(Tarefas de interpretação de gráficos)

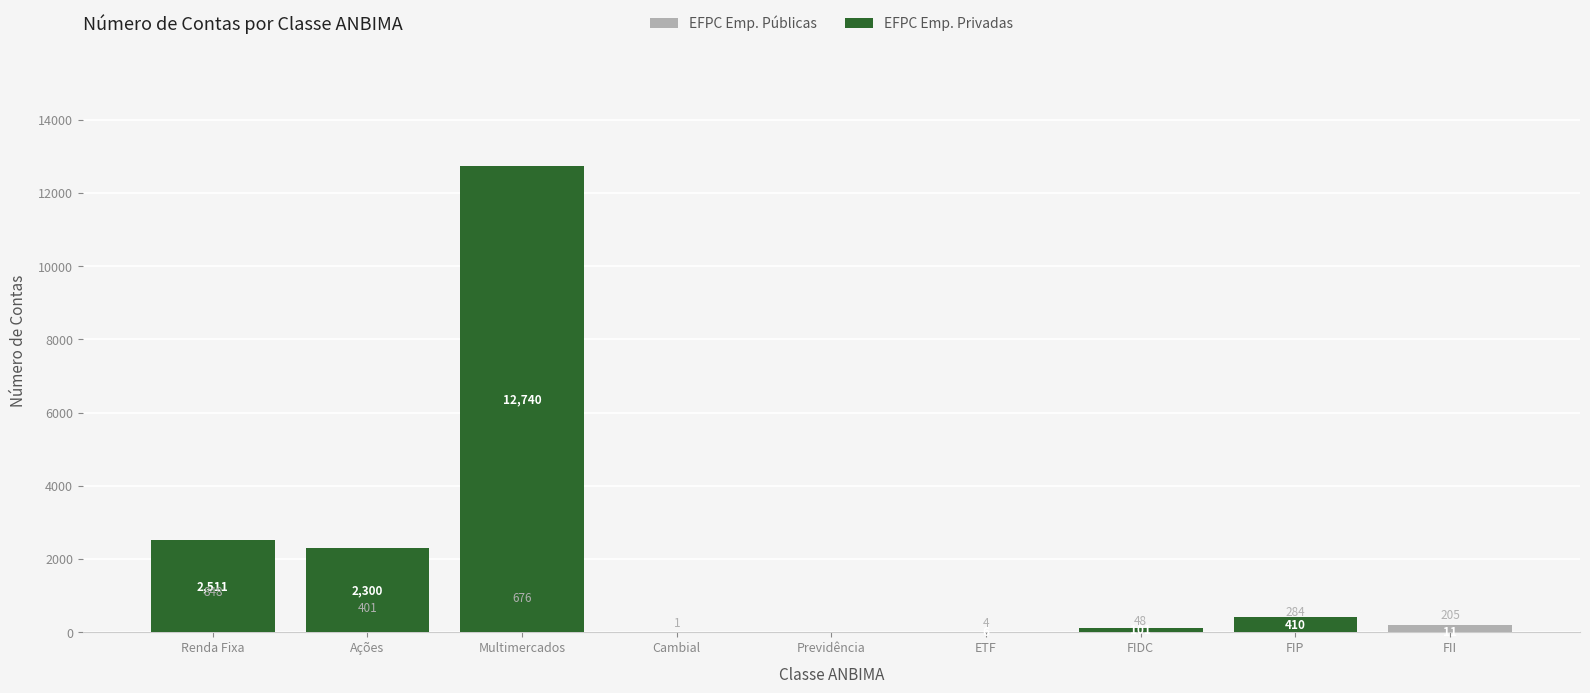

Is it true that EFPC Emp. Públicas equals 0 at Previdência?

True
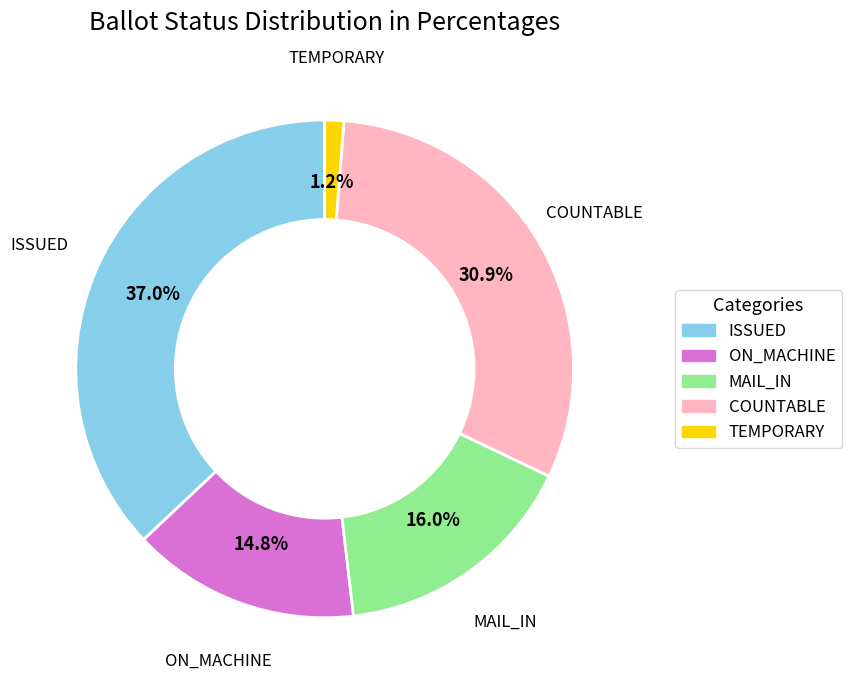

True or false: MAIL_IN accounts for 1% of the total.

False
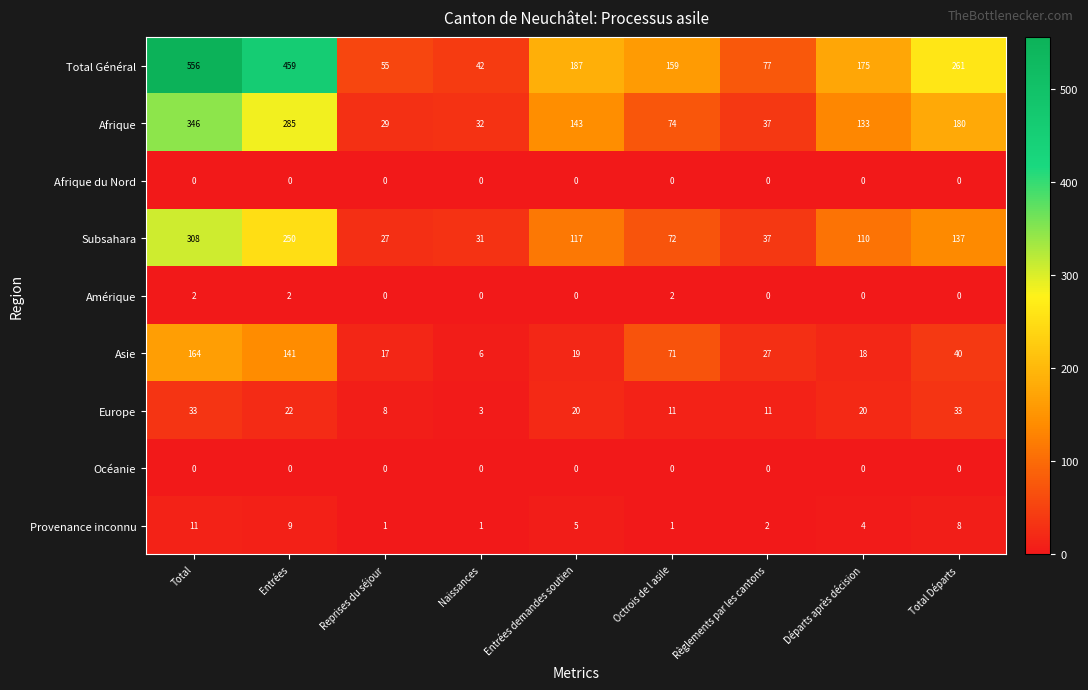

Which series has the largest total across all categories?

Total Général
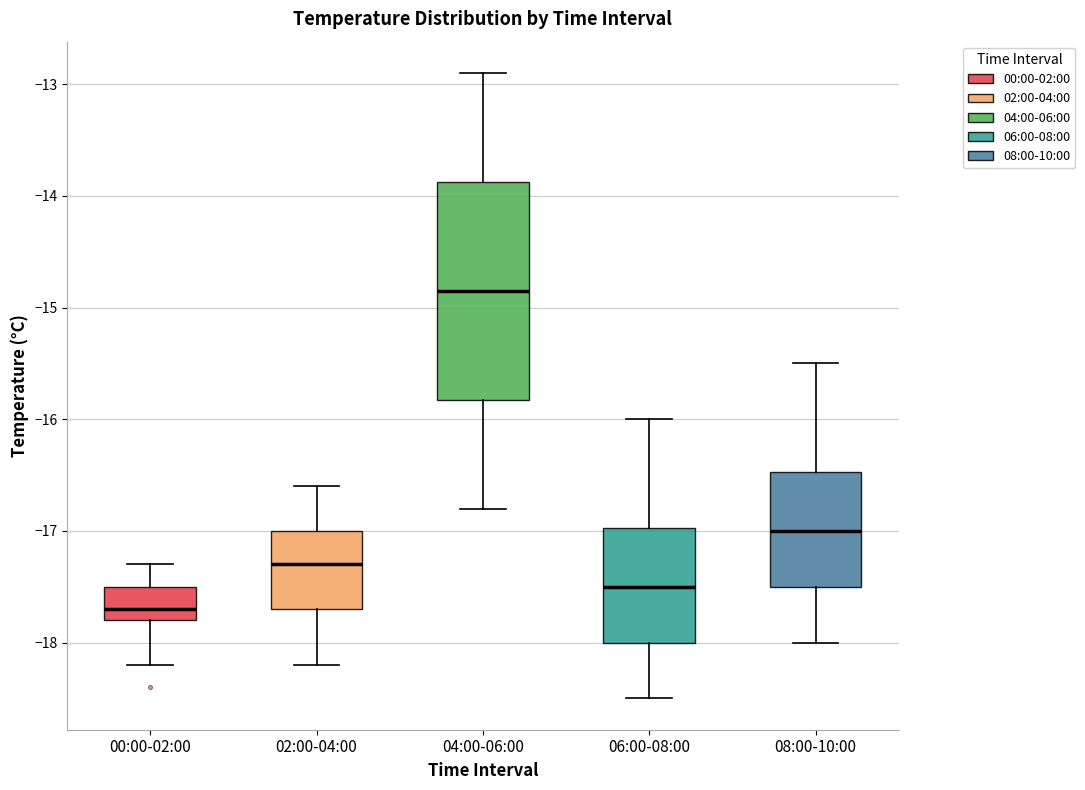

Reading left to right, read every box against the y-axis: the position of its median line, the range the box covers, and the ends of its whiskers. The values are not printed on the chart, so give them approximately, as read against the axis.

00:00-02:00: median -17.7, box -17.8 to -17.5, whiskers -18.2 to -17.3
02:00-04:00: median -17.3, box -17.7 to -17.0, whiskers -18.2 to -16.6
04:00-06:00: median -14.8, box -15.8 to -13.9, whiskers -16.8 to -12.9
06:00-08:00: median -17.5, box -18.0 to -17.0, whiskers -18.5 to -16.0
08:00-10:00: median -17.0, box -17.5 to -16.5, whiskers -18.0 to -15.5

==

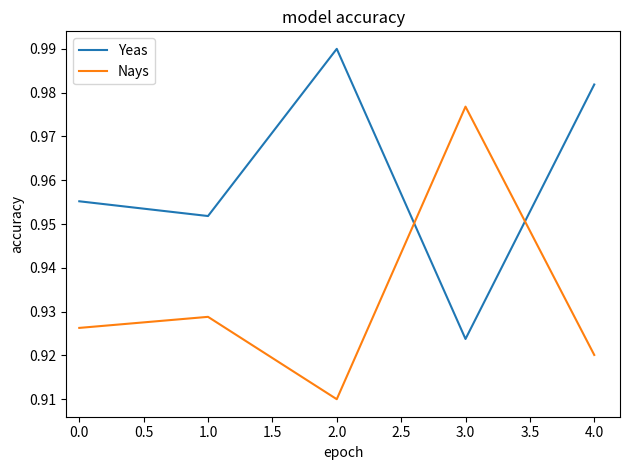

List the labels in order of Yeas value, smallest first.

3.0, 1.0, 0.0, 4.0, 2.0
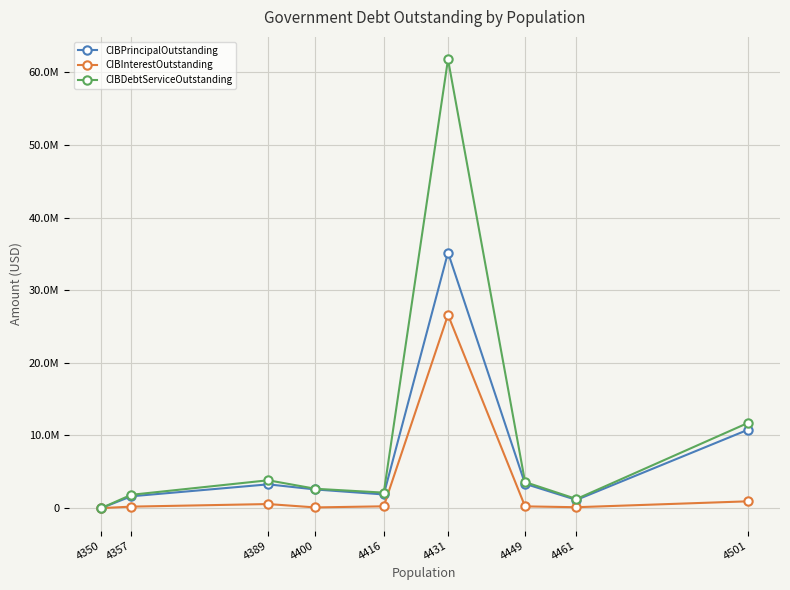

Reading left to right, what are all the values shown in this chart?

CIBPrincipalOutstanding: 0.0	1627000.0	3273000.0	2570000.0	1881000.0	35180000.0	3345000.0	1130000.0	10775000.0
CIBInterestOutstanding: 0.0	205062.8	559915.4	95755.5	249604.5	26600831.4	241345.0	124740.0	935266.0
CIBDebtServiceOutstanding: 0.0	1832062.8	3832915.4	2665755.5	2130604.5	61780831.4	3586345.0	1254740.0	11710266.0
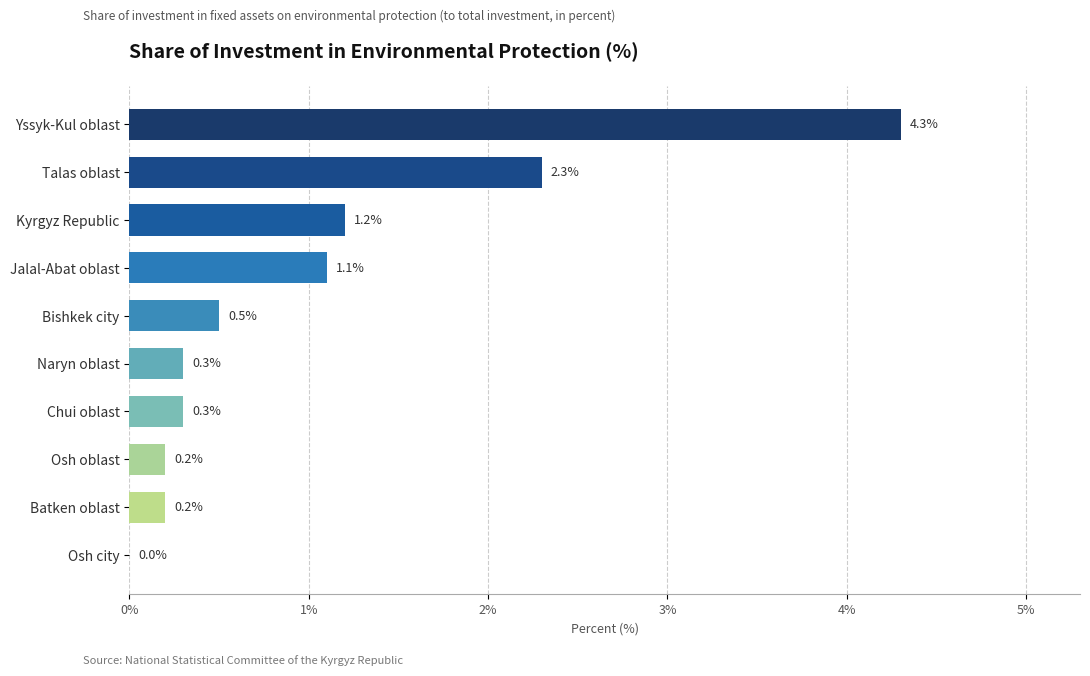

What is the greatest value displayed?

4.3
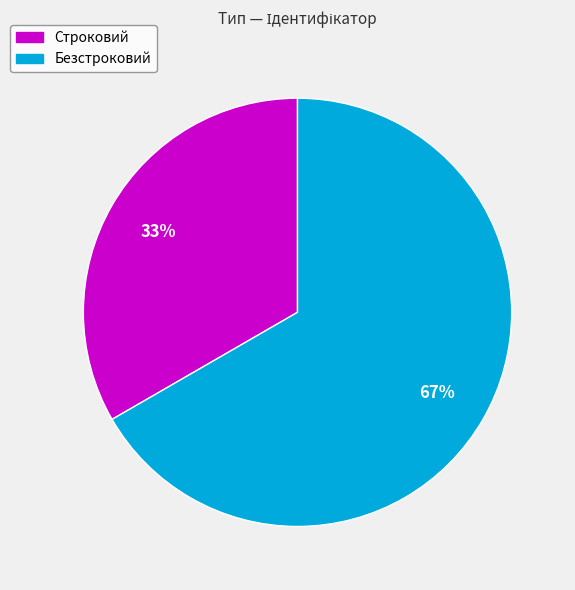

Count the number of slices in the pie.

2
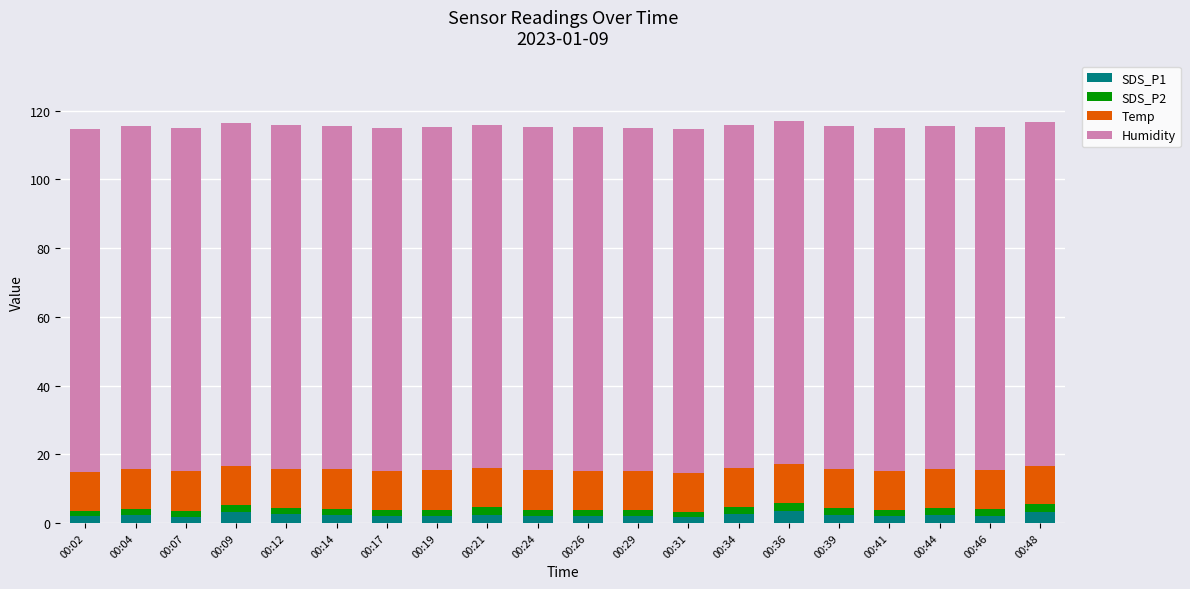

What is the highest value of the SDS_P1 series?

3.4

## ENUNCIADO DA TAREFA
Transforme em lista numerada o trecho dos dados que começa na linha que contém "Is it true that" e termina na linha que contém "Reading left to right, read", com as duas incluídas. Omita as linhas em branco e deixe as imagens fora da resposta.

## SUA RESOLUÇÃO
1. Is it true that EFPC Emp. Públicas equals 0 at Previdência?
2. True
3. True or false: MAIL_IN accounts for 1% of the total.
4. False
5. Which series has the largest total across all categories?
6. Total Général
7. Reading left to right, read every box against the y-axis: the position of its median line, the range the box covers, and the ends of its whiskers. The values are not printed on the chart, so give them approximately, as read against the axis.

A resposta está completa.